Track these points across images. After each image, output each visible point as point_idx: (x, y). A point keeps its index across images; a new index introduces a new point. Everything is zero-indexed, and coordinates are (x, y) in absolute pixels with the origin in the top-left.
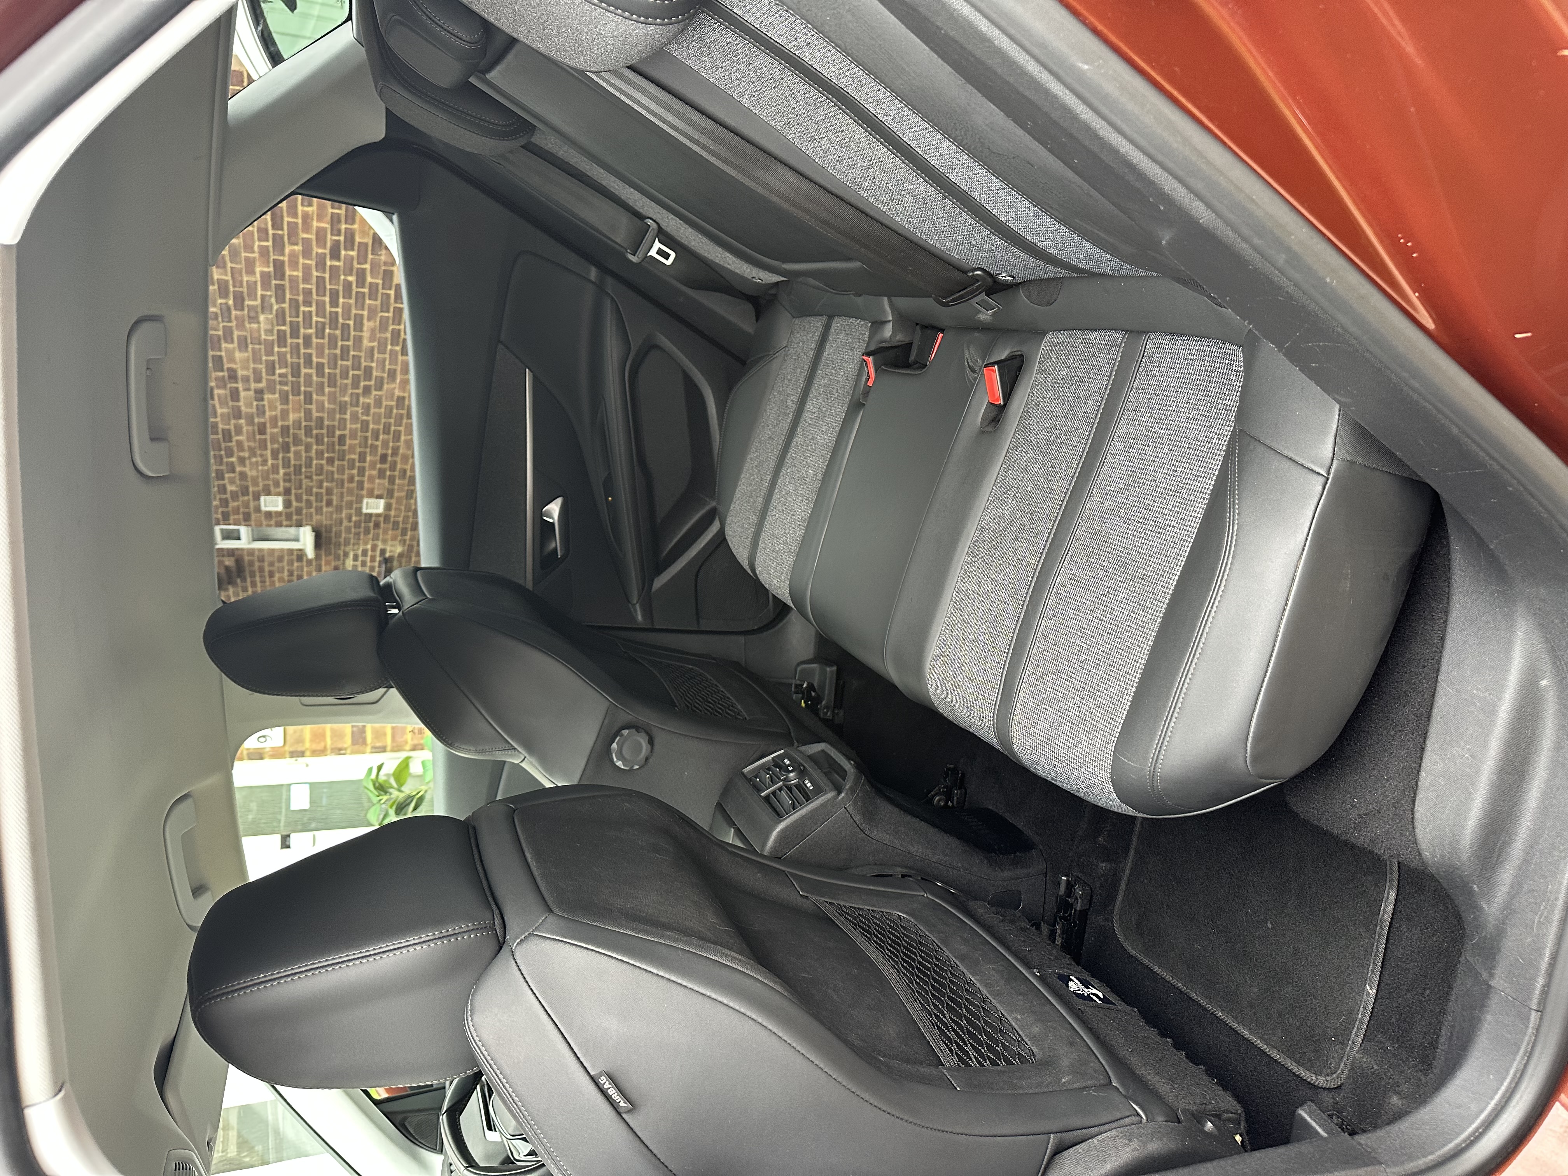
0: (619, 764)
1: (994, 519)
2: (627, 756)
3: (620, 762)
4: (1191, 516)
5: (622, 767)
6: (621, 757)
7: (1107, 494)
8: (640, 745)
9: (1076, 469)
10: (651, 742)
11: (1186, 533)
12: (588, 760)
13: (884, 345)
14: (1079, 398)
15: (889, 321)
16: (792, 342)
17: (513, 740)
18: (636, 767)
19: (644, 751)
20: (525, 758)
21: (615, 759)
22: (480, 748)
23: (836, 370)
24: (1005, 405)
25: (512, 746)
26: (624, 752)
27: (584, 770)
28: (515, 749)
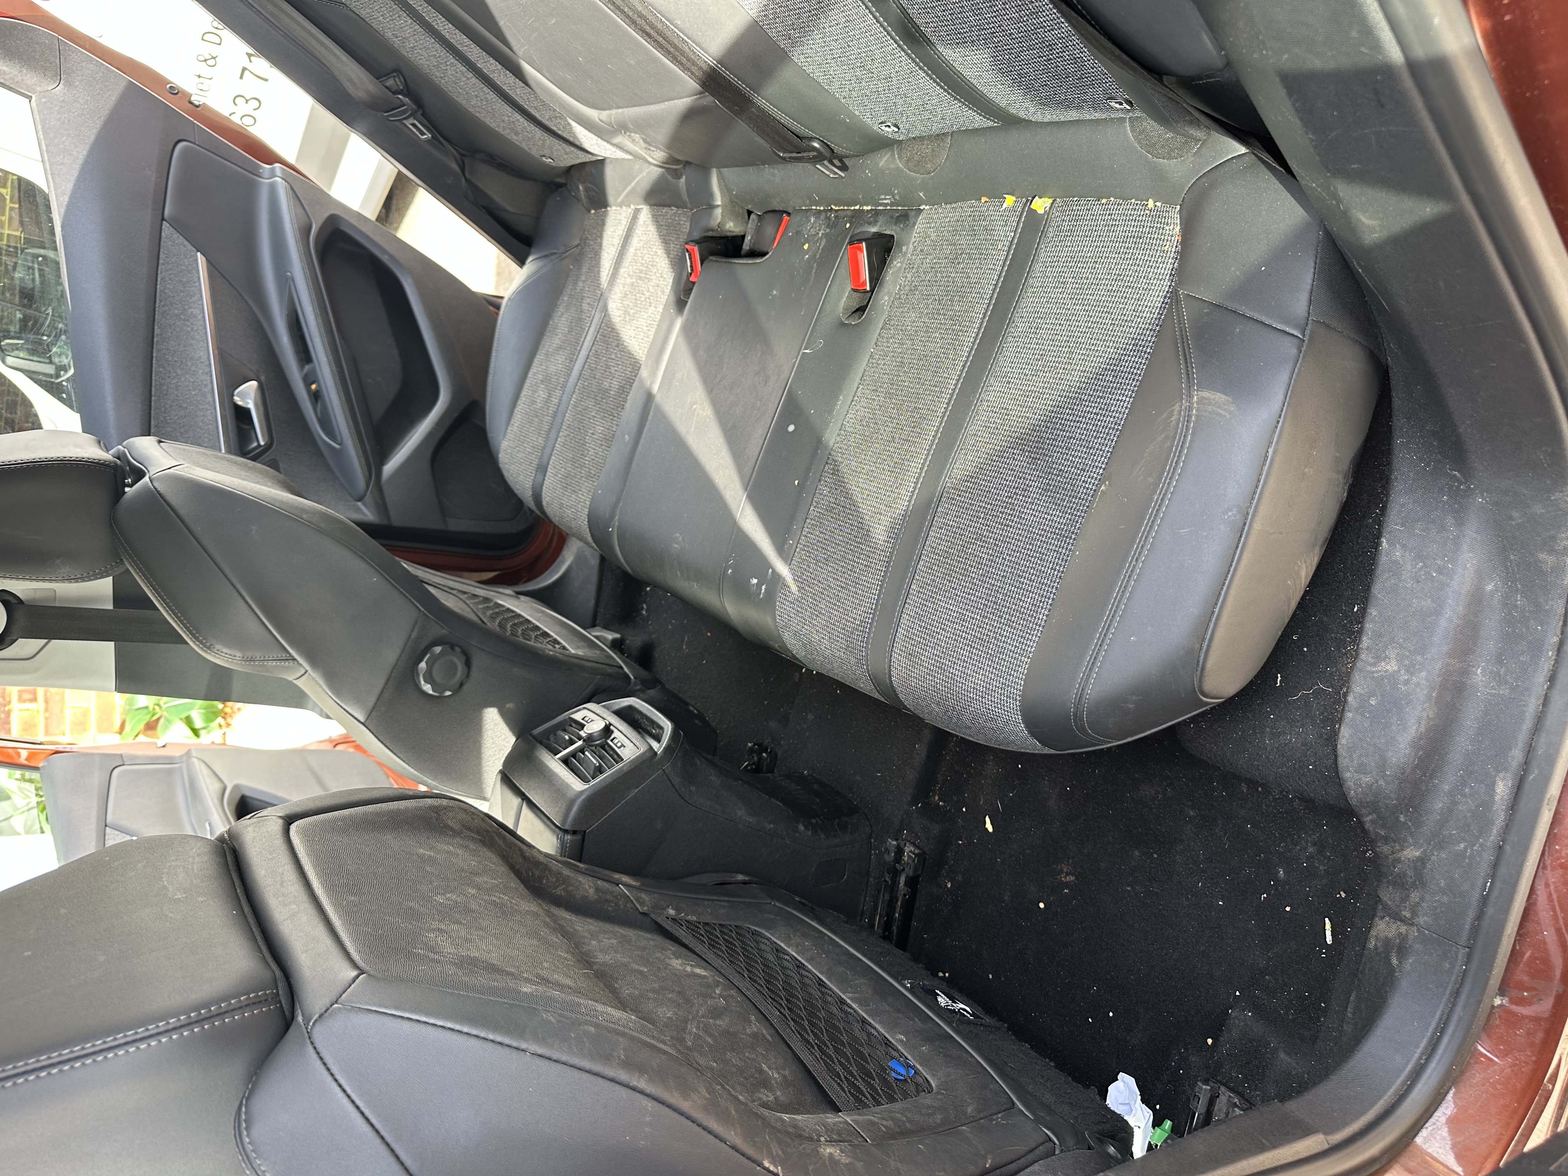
0: (427, 688)
1: (861, 421)
2: (438, 679)
3: (429, 686)
4: (1118, 400)
5: (431, 692)
6: (429, 679)
7: (1009, 382)
8: (455, 667)
9: (968, 357)
10: (468, 664)
11: (1112, 420)
12: (388, 680)
13: (710, 234)
14: (969, 277)
15: (718, 206)
16: (587, 238)
17: (292, 648)
18: (448, 693)
19: (459, 674)
20: (306, 671)
21: (423, 682)
22: (249, 654)
23: (647, 267)
24: (872, 291)
25: (290, 654)
26: (434, 673)
27: (382, 692)
28: (294, 659)
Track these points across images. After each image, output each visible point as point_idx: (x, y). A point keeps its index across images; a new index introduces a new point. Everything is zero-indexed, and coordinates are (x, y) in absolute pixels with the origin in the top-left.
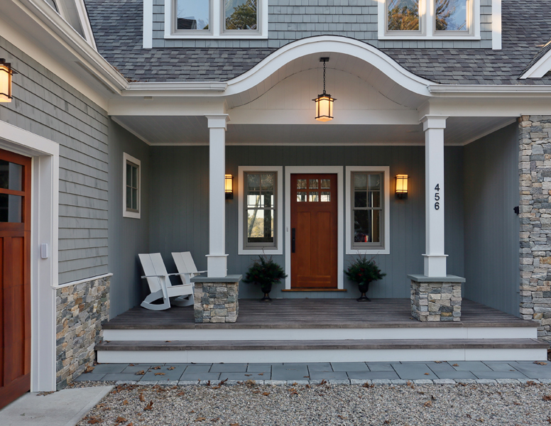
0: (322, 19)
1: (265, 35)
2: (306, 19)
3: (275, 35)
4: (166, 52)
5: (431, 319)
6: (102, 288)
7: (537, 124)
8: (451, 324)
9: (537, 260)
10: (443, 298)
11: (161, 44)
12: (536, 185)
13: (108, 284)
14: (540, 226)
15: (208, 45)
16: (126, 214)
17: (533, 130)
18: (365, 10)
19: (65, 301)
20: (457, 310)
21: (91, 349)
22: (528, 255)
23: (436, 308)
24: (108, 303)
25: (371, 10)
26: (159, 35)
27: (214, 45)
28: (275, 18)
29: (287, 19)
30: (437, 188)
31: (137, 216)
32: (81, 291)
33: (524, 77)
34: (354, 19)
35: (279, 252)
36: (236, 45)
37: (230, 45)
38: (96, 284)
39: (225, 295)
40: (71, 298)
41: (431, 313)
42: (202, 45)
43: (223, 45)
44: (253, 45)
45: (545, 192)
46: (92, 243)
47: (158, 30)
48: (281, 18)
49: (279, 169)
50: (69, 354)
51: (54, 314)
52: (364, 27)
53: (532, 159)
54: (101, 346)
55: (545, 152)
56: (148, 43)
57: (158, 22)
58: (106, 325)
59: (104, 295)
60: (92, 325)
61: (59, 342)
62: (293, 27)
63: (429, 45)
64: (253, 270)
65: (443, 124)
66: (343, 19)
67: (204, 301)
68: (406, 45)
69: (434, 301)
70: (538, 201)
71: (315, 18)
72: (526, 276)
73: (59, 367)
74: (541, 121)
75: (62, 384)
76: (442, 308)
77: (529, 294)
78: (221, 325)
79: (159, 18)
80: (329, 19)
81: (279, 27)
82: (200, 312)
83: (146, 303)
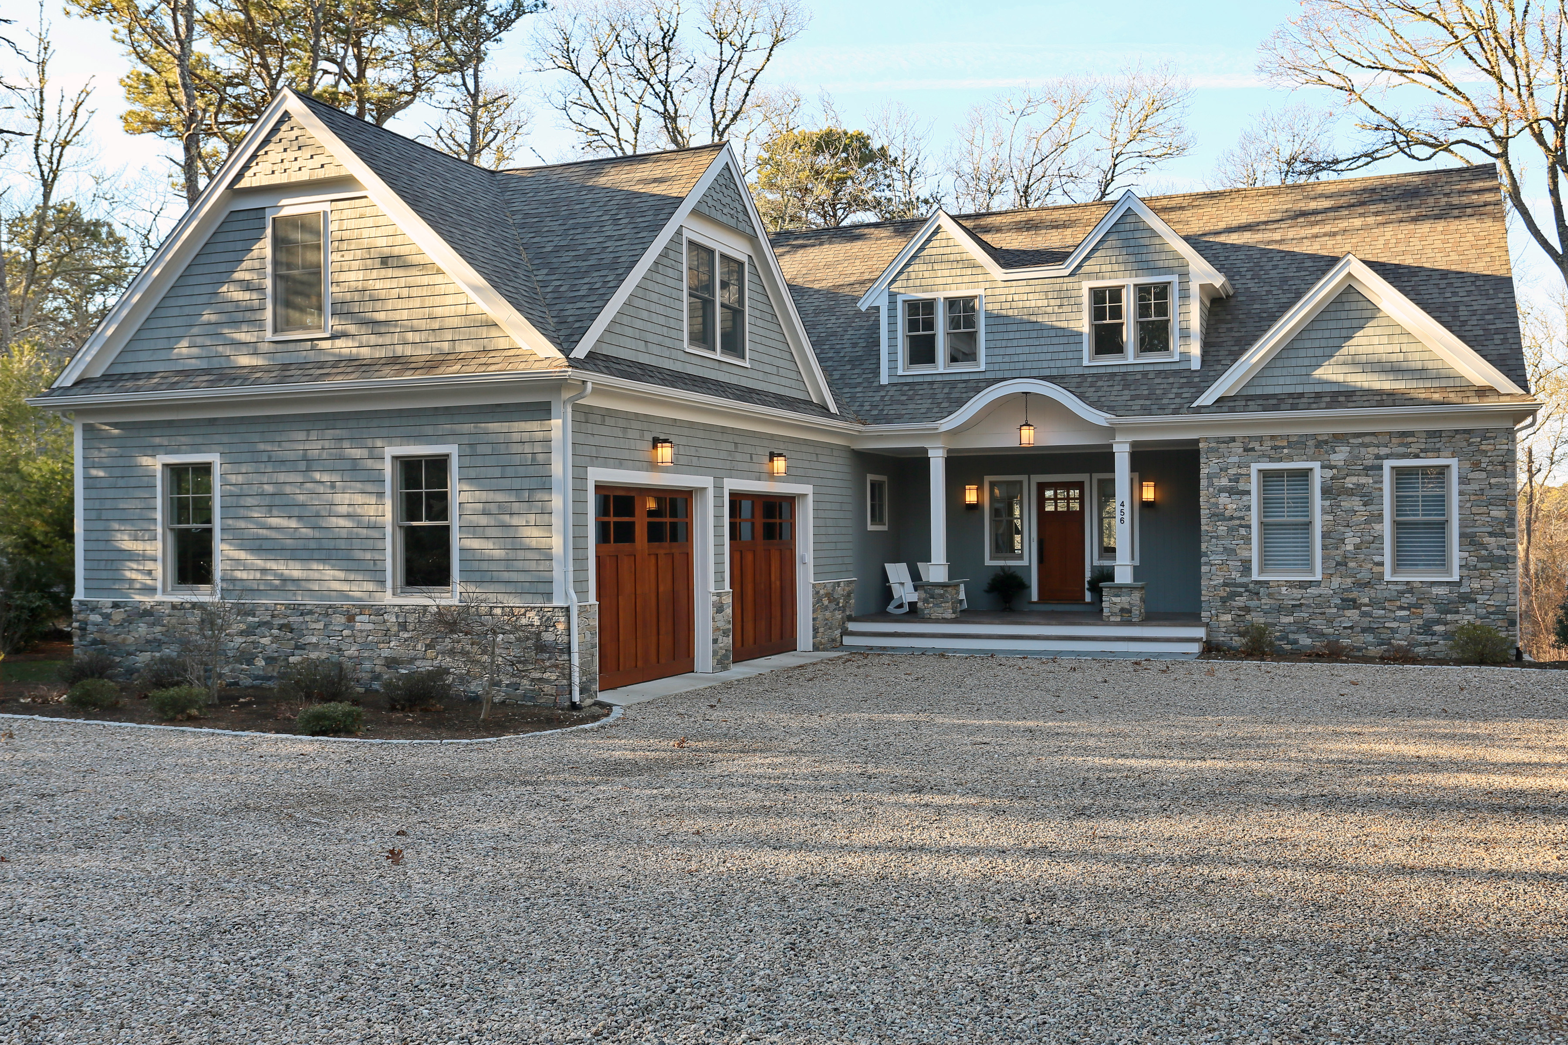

Problem to solve
Your reply must reproduce all of the entries exactly and contain no pictures.

Response
Track these points across images. After each image, output each visible point as point_idx: (x, y). A point keeps its index across images; a new index introduces a new point. Everything is zero-indexed, and coordinates are (x, y) in absolute pixels with the origin in the top-left.
0: (619, 764)
1: (994, 519)
2: (627, 756)
3: (620, 762)
4: (1191, 516)
5: (622, 767)
6: (621, 757)
7: (1107, 494)
8: (640, 745)
9: (1076, 469)
10: (651, 742)
11: (1186, 533)
12: (588, 760)
13: (884, 345)
14: (1079, 398)
15: (889, 321)
16: (792, 342)
17: (513, 740)
18: (636, 767)
19: (644, 751)
20: (525, 758)
21: (615, 759)
22: (480, 748)
23: (836, 370)
24: (1005, 405)
25: (512, 746)
26: (624, 752)
27: (584, 770)
28: (515, 749)
0: (427, 688)
1: (861, 421)
2: (438, 679)
3: (429, 686)
4: (1118, 400)
5: (431, 692)
6: (429, 679)
7: (1009, 382)
8: (455, 667)
9: (968, 357)
10: (468, 664)
11: (1112, 420)
12: (388, 680)
13: (710, 234)
14: (969, 277)
15: (718, 206)
16: (587, 238)
17: (292, 648)
18: (448, 693)
19: (459, 674)
20: (306, 671)
21: (423, 682)
22: (249, 654)
23: (647, 267)
24: (872, 291)
25: (290, 654)
26: (434, 673)
27: (382, 692)
28: (294, 659)
Track these points across images. After each image, output each visible point as point_idx: (x, y). A point keeps its index across images; a new index introduces a new point. Everything is zero-indexed, and coordinates are (x, y) in absolute pixels with the origin in the top-left.
0: (322, 19)
1: (265, 35)
2: (306, 19)
3: (275, 35)
4: (166, 52)
5: (431, 319)
6: (102, 288)
7: (537, 124)
8: (451, 324)
9: (537, 260)
10: (443, 298)
11: (161, 44)
12: (536, 185)
13: (108, 284)
14: (540, 226)
15: (208, 45)
16: (126, 214)
17: (533, 130)
18: (365, 10)
19: (65, 301)
20: (457, 310)
21: (91, 349)
22: (528, 255)
23: (436, 308)
24: (108, 303)
25: (371, 10)
26: (159, 35)
27: (214, 45)
28: (275, 18)
29: (287, 19)
30: (437, 188)
31: (137, 216)
32: (81, 291)
33: (524, 77)
34: (354, 19)
35: (279, 252)
36: (236, 45)
37: (230, 45)
38: (96, 284)
39: (225, 295)
40: (71, 298)
41: (431, 313)
42: (202, 45)
43: (223, 45)
44: (253, 45)
45: (545, 192)
46: (92, 243)
47: (158, 30)
48: (281, 18)
49: (279, 169)
50: (69, 354)
51: (54, 314)
52: (364, 27)
53: (532, 159)
54: (101, 346)
55: (545, 152)
56: (148, 43)
57: (158, 22)
58: (106, 325)
59: (104, 295)
60: (92, 325)
61: (59, 342)
62: (293, 27)
63: (429, 45)
64: (253, 270)
65: (443, 124)
66: (343, 19)
67: (204, 301)
68: (406, 45)
69: (434, 301)
70: (538, 201)
71: (315, 18)
72: (526, 276)
73: (59, 367)
74: (541, 121)
75: (62, 384)
76: (442, 308)
77: (529, 294)
78: (221, 325)
79: (159, 18)
80: (329, 19)
81: (279, 27)
82: (200, 312)
83: (146, 303)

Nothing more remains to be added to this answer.